» Input material
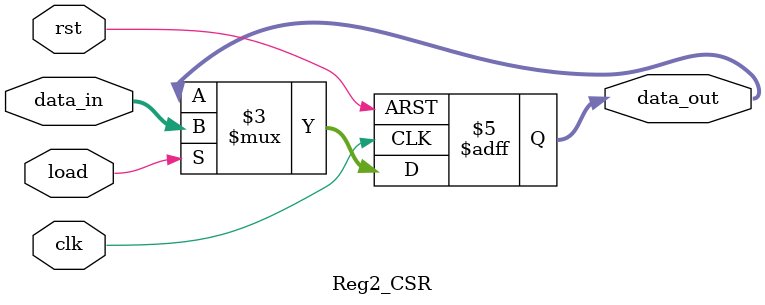
<source format=v>

`timescale 1ns/1ns

module Reg2_CSR(
    clk,
    rst,
    load,
    data_in, 
    data_out 
);

    input clk, rst, load;
    input   [31:0] data_in;
    output  reg [31:0] data_out;
    
    always @ (posedge clk or posedge rst) begin
    
        if(rst)
            data_out <= 32'hffffffff;
        else if (load)
                data_out <= data_in;
            else 
                data_out <= data_out;
    end

endmodule



</source>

» Task prompt
None of the pictures should be carried over when the data above is transcribed exactly.

» The completed task
<source format=v>

`timescale 1ns/1ns

module Reg2_CSR(
    clk,
    rst,
    load,
    data_in, 
    data_out 
);

    input clk, rst, load;
    input   [31:0] data_in;
    output  reg [31:0] data_out;
    
    always @ (posedge clk or posedge rst) begin
    
        if(rst)
            data_out <= 32'hffffffff;
        else if (load)
                data_out <= data_in;
            else 
                data_out <= data_out;
    end

endmodule



</source>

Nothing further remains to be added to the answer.